Stored data entries
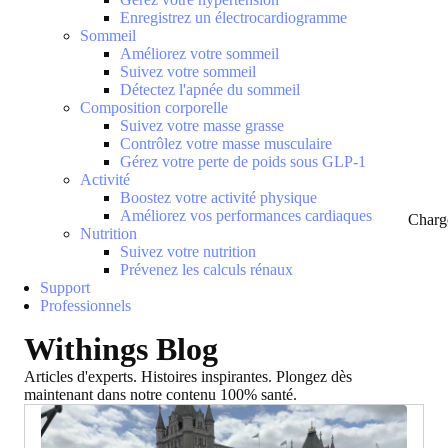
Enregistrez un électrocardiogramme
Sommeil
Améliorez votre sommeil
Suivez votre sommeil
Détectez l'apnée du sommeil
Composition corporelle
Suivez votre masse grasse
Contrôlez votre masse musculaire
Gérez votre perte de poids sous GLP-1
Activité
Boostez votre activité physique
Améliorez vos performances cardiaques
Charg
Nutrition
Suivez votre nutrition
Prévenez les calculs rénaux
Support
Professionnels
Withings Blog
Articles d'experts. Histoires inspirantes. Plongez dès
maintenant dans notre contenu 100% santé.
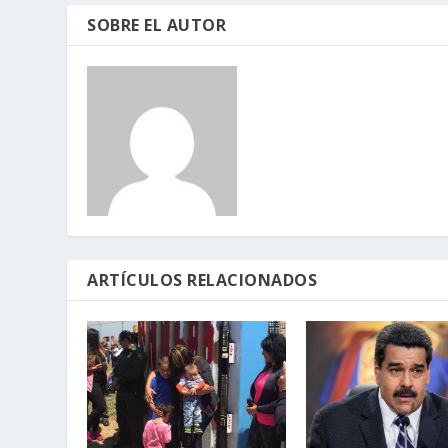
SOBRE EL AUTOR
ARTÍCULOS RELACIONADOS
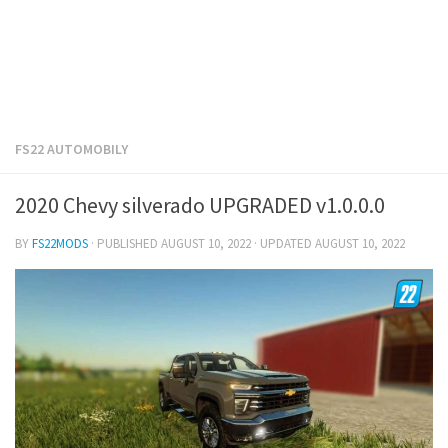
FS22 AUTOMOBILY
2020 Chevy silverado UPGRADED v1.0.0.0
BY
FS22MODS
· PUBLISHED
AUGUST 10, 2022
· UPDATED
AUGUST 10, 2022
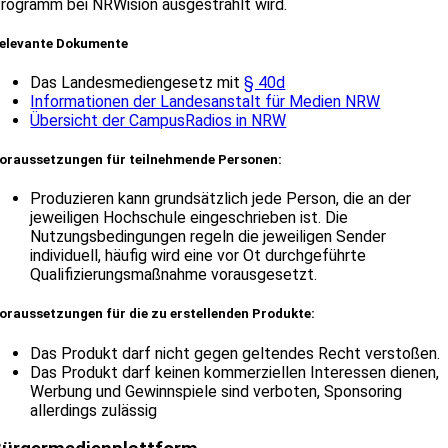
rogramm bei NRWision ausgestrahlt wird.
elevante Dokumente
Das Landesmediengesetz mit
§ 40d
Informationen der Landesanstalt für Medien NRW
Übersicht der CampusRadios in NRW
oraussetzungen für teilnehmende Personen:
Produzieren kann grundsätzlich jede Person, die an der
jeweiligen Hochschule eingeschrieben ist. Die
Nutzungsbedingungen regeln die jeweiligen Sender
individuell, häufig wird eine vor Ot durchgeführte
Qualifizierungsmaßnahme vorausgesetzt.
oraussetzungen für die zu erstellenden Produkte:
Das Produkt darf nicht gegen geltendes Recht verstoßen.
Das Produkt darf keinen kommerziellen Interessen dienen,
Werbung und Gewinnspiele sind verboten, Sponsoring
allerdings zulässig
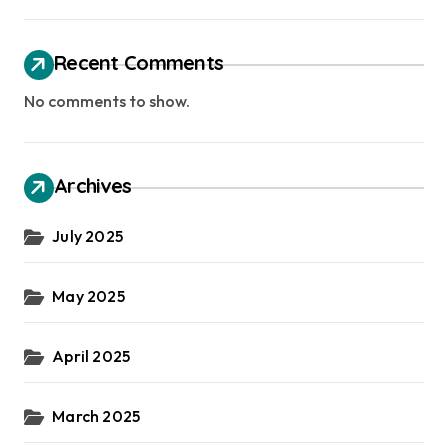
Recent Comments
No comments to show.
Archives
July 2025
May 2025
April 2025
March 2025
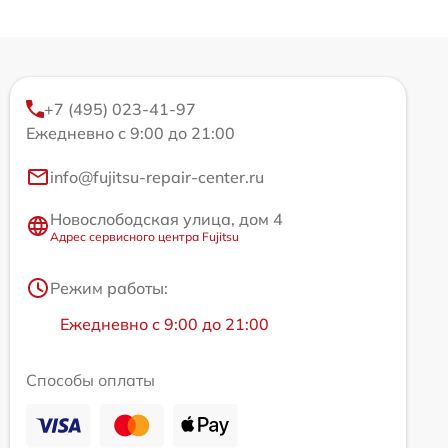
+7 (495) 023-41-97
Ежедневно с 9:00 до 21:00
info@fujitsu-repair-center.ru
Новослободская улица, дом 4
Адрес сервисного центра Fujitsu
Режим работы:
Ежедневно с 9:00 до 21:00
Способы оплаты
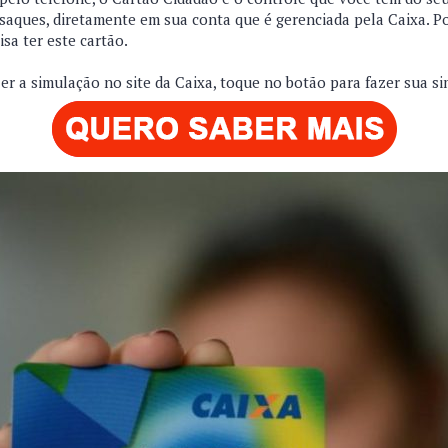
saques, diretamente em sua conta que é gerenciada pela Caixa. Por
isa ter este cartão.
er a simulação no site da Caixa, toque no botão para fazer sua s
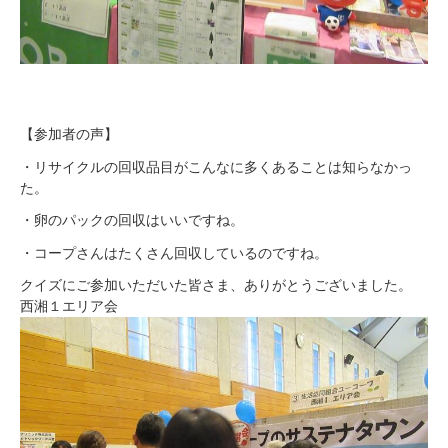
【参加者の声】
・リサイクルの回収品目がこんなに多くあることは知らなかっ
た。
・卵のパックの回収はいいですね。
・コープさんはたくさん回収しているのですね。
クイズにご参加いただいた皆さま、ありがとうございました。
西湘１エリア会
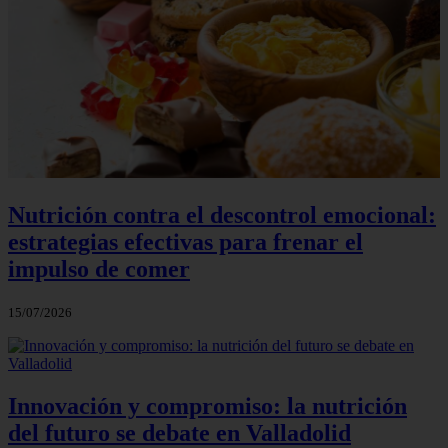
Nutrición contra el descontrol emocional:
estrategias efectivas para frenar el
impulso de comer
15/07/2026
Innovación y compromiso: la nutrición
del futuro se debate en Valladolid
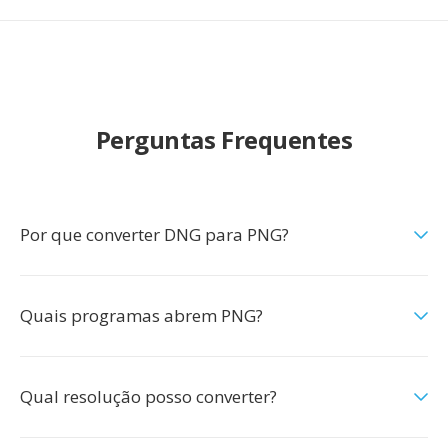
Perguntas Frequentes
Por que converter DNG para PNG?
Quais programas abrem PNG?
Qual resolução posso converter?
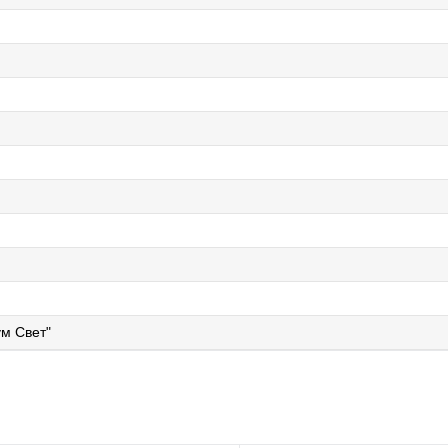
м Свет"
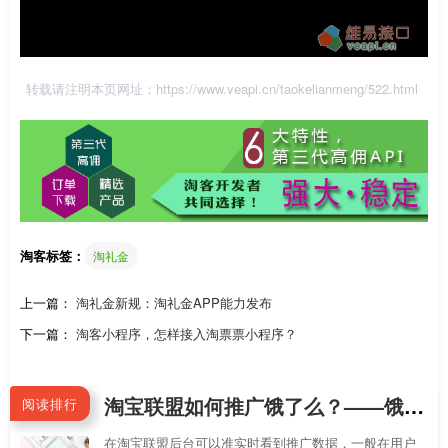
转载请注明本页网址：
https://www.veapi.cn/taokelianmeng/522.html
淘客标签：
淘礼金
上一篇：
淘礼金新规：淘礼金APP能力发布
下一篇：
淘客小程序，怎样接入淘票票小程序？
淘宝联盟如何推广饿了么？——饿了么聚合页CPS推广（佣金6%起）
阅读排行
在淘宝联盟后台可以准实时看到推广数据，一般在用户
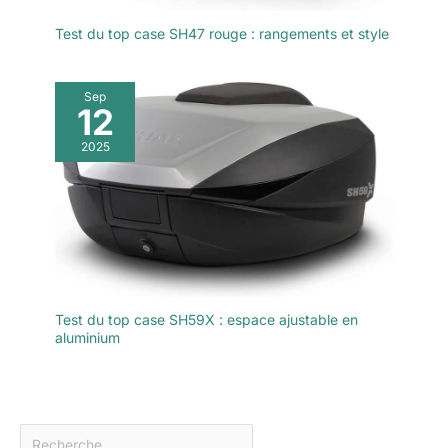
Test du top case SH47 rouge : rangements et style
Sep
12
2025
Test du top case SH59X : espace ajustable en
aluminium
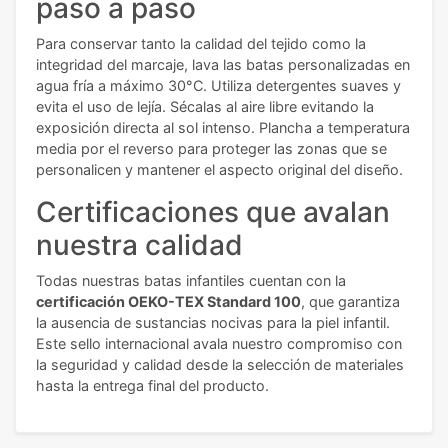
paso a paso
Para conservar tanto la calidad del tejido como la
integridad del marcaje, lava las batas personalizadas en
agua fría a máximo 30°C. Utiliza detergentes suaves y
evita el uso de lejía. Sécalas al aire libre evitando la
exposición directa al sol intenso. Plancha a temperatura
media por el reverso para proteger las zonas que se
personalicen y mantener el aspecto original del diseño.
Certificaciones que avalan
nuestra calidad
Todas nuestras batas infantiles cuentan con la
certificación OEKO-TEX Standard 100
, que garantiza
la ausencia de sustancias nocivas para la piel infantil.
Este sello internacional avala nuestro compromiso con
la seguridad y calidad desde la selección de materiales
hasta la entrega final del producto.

About this task –
Please make an exact copy of the lines from the one holding "Este sello internacional" through the final line of the records above, nothing more.

Solved problem –
Este sello internacional avala nuestro compromiso con
la seguridad y calidad desde la selección de materiales
hasta la entrega final del producto.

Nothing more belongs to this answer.